* _ASSIGNMENT_
Reproduce the text of these records verbatim, omitting the pictures from your answer.
*** SUPPLIED RECORDS Section Begins ***
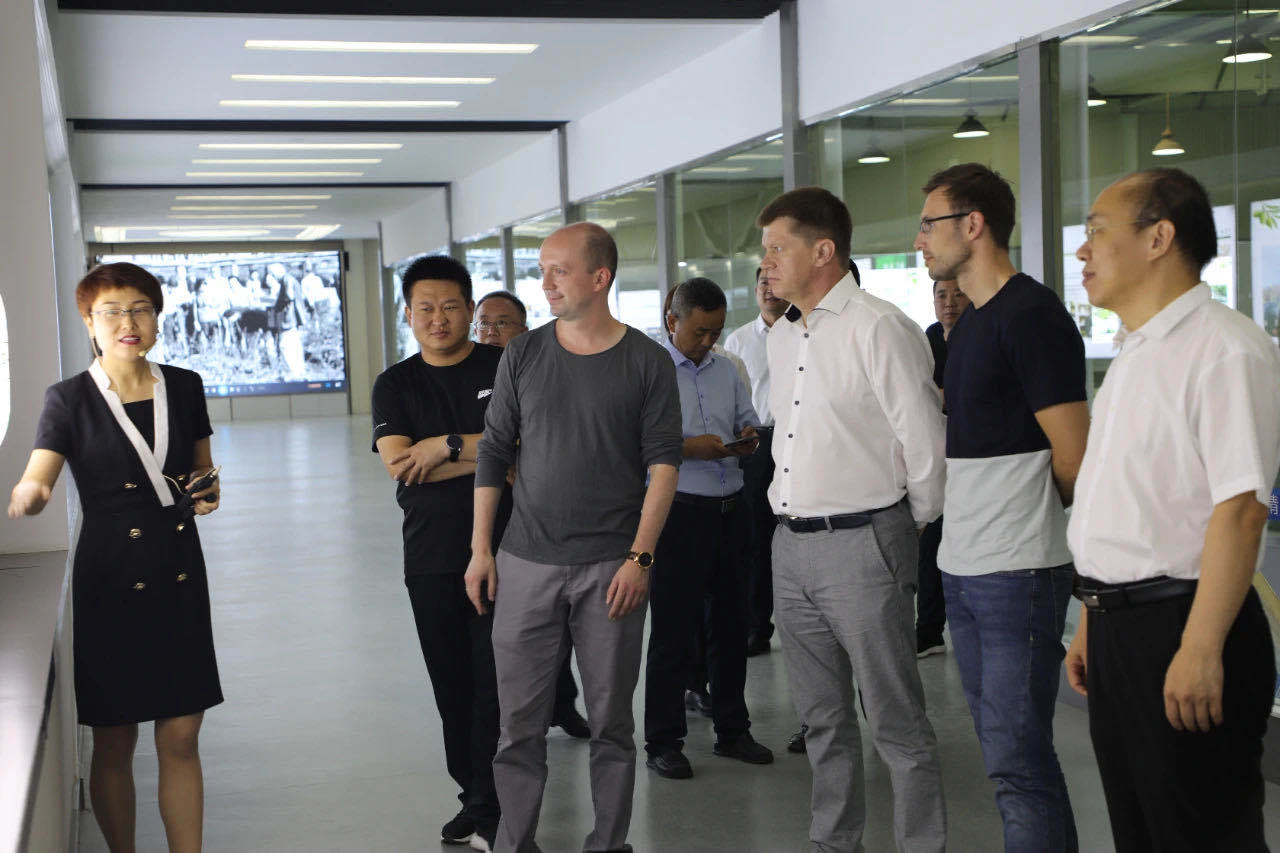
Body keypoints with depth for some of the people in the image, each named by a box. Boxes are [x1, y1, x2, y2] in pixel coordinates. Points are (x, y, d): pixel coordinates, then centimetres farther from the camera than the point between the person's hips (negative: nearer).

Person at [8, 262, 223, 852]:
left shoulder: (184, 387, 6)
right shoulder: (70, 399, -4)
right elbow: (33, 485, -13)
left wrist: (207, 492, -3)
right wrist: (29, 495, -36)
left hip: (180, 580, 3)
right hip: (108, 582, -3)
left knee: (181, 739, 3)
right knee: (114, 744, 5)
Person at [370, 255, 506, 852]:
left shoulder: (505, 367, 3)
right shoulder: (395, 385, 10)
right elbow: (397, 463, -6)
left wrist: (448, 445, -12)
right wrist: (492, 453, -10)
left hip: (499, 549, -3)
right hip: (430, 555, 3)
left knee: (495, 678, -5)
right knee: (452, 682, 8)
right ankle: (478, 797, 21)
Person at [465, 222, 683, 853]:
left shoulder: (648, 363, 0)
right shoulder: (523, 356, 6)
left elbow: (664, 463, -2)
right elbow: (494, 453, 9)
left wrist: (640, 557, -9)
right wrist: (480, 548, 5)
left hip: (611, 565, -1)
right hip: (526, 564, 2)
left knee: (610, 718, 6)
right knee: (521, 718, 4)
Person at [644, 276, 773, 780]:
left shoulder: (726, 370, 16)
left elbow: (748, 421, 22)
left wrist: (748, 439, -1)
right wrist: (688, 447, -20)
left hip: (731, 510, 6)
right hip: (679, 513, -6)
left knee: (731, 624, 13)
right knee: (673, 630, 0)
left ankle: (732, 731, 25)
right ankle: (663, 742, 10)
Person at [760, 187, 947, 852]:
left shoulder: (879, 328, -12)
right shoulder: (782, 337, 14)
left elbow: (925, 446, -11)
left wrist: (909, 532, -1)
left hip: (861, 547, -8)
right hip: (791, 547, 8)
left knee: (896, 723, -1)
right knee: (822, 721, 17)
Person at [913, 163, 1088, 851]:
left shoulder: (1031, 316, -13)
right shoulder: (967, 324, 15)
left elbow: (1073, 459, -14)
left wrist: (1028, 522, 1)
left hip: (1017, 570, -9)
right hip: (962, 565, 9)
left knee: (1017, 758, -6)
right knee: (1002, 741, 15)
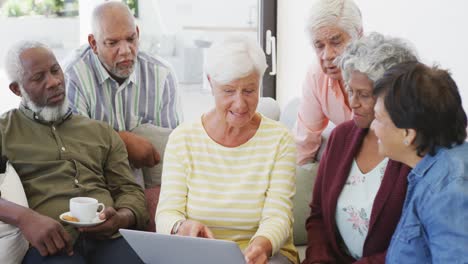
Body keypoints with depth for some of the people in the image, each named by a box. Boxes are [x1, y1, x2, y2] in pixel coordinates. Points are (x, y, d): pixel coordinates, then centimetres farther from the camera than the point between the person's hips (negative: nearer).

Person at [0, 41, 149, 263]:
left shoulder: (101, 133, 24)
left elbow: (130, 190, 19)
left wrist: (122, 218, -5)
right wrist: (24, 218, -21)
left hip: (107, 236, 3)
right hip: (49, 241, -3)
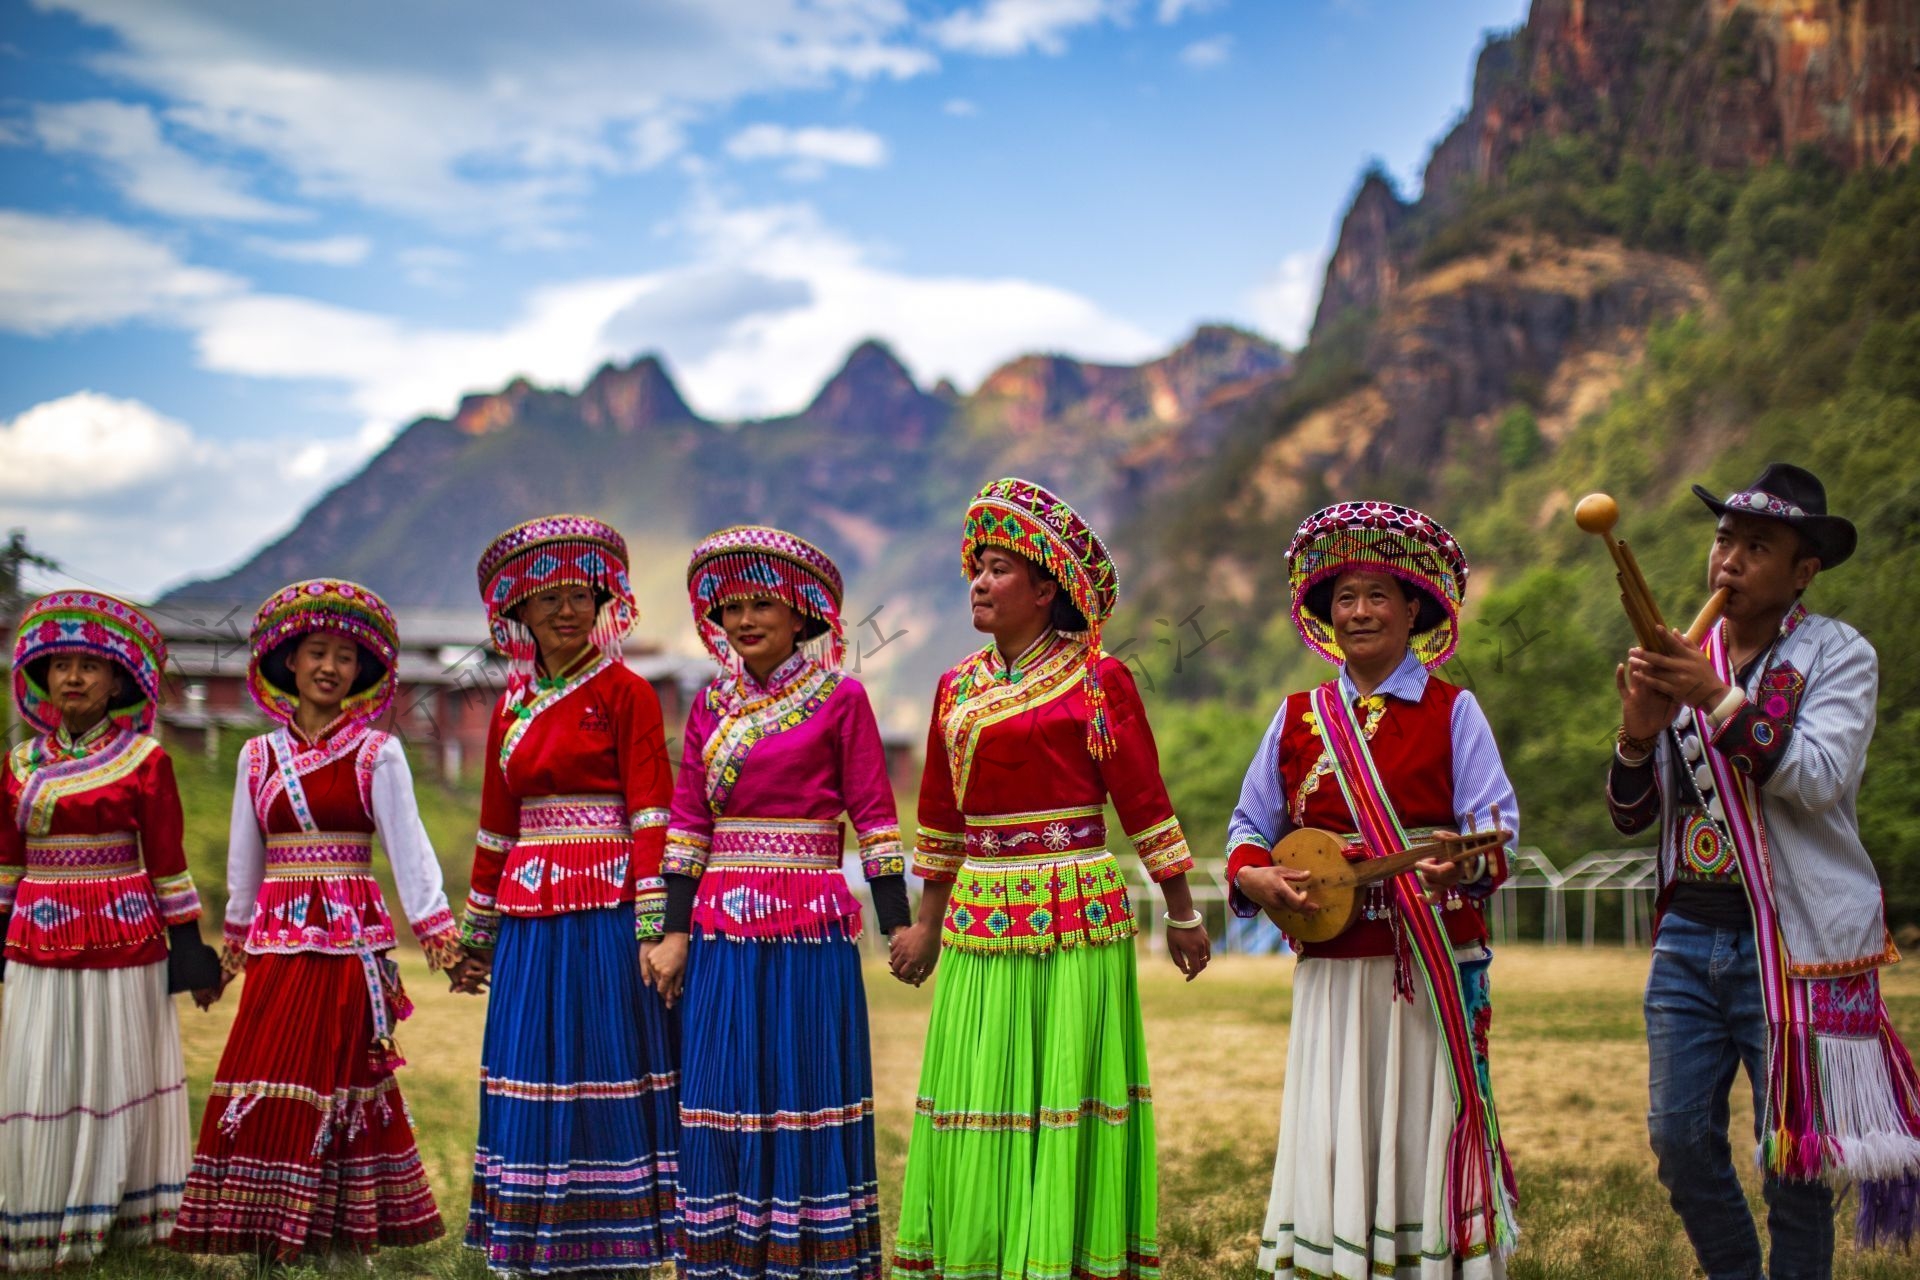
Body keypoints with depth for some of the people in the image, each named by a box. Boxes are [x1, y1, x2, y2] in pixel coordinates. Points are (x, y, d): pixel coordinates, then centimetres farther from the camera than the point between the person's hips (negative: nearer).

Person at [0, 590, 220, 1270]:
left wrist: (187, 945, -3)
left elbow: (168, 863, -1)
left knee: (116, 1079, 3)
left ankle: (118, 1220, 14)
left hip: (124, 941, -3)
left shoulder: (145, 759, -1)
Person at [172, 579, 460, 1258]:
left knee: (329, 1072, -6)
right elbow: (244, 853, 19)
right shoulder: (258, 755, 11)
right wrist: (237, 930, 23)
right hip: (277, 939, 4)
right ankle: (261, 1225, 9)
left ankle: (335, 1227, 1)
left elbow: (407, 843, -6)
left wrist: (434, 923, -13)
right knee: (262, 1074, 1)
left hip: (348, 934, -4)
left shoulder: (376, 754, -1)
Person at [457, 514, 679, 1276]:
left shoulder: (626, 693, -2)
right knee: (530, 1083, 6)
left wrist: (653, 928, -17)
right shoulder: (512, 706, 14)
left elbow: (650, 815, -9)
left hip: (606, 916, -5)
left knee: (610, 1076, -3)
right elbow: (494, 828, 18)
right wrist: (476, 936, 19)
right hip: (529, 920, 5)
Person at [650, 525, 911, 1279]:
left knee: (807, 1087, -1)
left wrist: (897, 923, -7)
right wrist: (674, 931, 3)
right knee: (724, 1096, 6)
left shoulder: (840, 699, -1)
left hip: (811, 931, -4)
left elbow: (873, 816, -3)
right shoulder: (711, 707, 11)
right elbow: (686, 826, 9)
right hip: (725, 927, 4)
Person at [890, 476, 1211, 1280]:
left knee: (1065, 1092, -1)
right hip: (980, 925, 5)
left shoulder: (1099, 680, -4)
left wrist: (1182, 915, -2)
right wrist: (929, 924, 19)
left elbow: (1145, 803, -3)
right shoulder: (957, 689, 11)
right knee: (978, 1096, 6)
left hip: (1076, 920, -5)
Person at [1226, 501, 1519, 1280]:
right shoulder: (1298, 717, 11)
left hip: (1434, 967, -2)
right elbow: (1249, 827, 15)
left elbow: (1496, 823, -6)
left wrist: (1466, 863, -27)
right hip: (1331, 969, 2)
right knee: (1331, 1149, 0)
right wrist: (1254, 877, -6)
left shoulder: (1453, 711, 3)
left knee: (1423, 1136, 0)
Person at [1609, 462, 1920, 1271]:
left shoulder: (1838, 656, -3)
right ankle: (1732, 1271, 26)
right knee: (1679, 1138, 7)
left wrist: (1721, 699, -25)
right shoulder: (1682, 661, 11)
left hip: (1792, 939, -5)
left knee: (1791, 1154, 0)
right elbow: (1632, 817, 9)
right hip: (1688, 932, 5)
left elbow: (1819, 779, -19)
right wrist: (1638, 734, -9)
*** SUPPLIED RECORDS Section Ends ***
* _REPLY TO THE EXERCISE_
Body keypoints with depth for some of the people in the image, each named by a box. Boxes are [x1, y1, x2, y2] in pixel coordinates. Points are (x, y, d): pixel coordinates, then centimetres farther from the camera than the point between the person's hips (negative: nearer).

Person at [8, 262, 223, 852]:
left shoulder: (184, 387, 6)
right shoulder: (70, 399, -4)
right elbow: (33, 485, -13)
left wrist: (207, 492, -3)
right wrist: (29, 495, -36)
left hip: (180, 580, 3)
right hip: (108, 582, -3)
left knee: (181, 739, 3)
right knee: (114, 744, 5)
Person at [370, 255, 506, 852]:
left shoulder: (505, 367, 3)
right shoulder: (395, 385, 10)
right elbow: (397, 463, -6)
left wrist: (448, 445, -12)
right wrist: (492, 453, -10)
left hip: (499, 549, -3)
right hip: (430, 555, 3)
left knee: (495, 678, -5)
right knee: (452, 682, 8)
right ankle: (478, 797, 21)
Person at [465, 222, 683, 853]:
left shoulder: (648, 363, 0)
right shoulder: (523, 356, 6)
left elbow: (664, 463, -2)
right elbow: (494, 453, 9)
left wrist: (640, 557, -9)
right wrist: (480, 548, 5)
left hip: (611, 565, -1)
right hip: (526, 564, 2)
left knee: (610, 718, 6)
right knee: (521, 718, 4)
Person at [644, 276, 773, 780]:
left shoulder: (726, 370, 16)
left elbow: (748, 421, 22)
left wrist: (748, 439, -1)
right wrist: (688, 447, -20)
left hip: (731, 510, 6)
right hip: (679, 513, -6)
left knee: (731, 624, 13)
right knee: (673, 630, 0)
left ankle: (732, 731, 25)
right ankle: (663, 742, 10)
Person at [760, 187, 947, 852]:
left shoulder: (879, 328, -12)
right shoulder: (782, 337, 14)
left elbow: (925, 446, -11)
left wrist: (909, 532, -1)
left hip: (861, 547, -8)
right hip: (791, 547, 8)
left knee: (896, 723, -1)
right knee: (822, 721, 17)
Person at [913, 163, 1088, 851]:
left shoulder: (1031, 316, -13)
right shoulder: (967, 324, 15)
left elbow: (1073, 459, -14)
left wrist: (1028, 522, 1)
left hip: (1017, 570, -9)
right hip: (962, 565, 9)
left knee: (1017, 758, -6)
right knee: (1002, 741, 15)
Body keypoints with depth for some of the people in the image, each named by a box. Boxes are [x1, y1, x2, y2] in pixel coordinates. Points are (x, y, d): pixel coordinates, then centimetres farther from the camera than the point between the person's hips (negative: nearer).

Person at [0, 41, 149, 263]:
left shoulder: (101, 133, 24)
left elbow: (130, 190, 19)
left wrist: (122, 218, -5)
right wrist: (24, 218, -21)
left hip: (107, 236, 3)
right hip: (49, 241, -3)
Body keypoints with depth for some of the people in the image, each named by a box. Boxes are [x1, y1, x2, y2] in pixel coordinates. Points are (x, y, d): pixel coordinates, then centimetres farther from the camera than the point between the person's hips (negative: nearer).

Person at [0, 590, 220, 1270]:
left wrist: (187, 945, -3)
left elbow: (168, 863, -1)
left knee: (116, 1079, 3)
left ankle: (118, 1220, 14)
left hip: (124, 941, -3)
left shoulder: (145, 759, -1)
Person at [172, 579, 460, 1258]:
left knee: (329, 1072, -6)
right elbow: (244, 853, 19)
right shoulder: (258, 755, 11)
right wrist: (237, 930, 23)
right hip: (277, 939, 4)
right ankle: (261, 1225, 9)
left ankle: (335, 1227, 1)
left elbow: (407, 843, -6)
left wrist: (434, 923, -13)
right knee: (262, 1074, 1)
left hip: (348, 934, -4)
left shoulder: (376, 754, -1)
Person at [457, 514, 679, 1276]:
left shoulder: (626, 693, -2)
right knee: (530, 1083, 6)
left wrist: (653, 928, -17)
right shoulder: (512, 706, 14)
left elbow: (650, 815, -9)
left hip: (606, 916, -5)
left knee: (610, 1076, -3)
right elbow: (494, 828, 18)
right wrist: (476, 936, 19)
right hip: (529, 920, 5)
Person at [650, 525, 911, 1279]:
left knee: (807, 1087, -1)
left wrist: (897, 923, -7)
right wrist: (674, 931, 3)
right knee: (724, 1096, 6)
left shoulder: (840, 699, -1)
left hip: (811, 931, -4)
left elbow: (873, 816, -3)
right shoulder: (711, 707, 11)
right elbow: (686, 826, 9)
right hip: (725, 927, 4)
Person at [890, 476, 1211, 1280]:
left knee: (1065, 1092, -1)
right hip: (980, 925, 5)
left shoulder: (1099, 680, -4)
left wrist: (1182, 915, -2)
right wrist: (929, 924, 19)
left elbow: (1145, 803, -3)
right shoulder: (957, 689, 11)
right knee: (978, 1096, 6)
left hip: (1076, 920, -5)
Person at [1226, 501, 1519, 1280]:
right shoulder: (1298, 717, 11)
left hip: (1434, 967, -2)
right elbow: (1249, 827, 15)
left elbow: (1496, 823, -6)
left wrist: (1466, 863, -27)
right hip: (1331, 969, 2)
right knee: (1331, 1149, 0)
right wrist: (1254, 877, -6)
left shoulder: (1453, 711, 3)
left knee: (1423, 1136, 0)
Person at [1609, 462, 1920, 1271]:
left shoulder: (1838, 656, -3)
right ankle: (1732, 1271, 26)
right knee: (1679, 1138, 7)
left wrist: (1721, 699, -25)
right shoulder: (1682, 661, 11)
left hip: (1792, 939, -5)
left knee: (1791, 1154, 0)
right elbow: (1632, 817, 9)
right hip: (1688, 932, 5)
left elbow: (1819, 779, -19)
right wrist: (1638, 734, -9)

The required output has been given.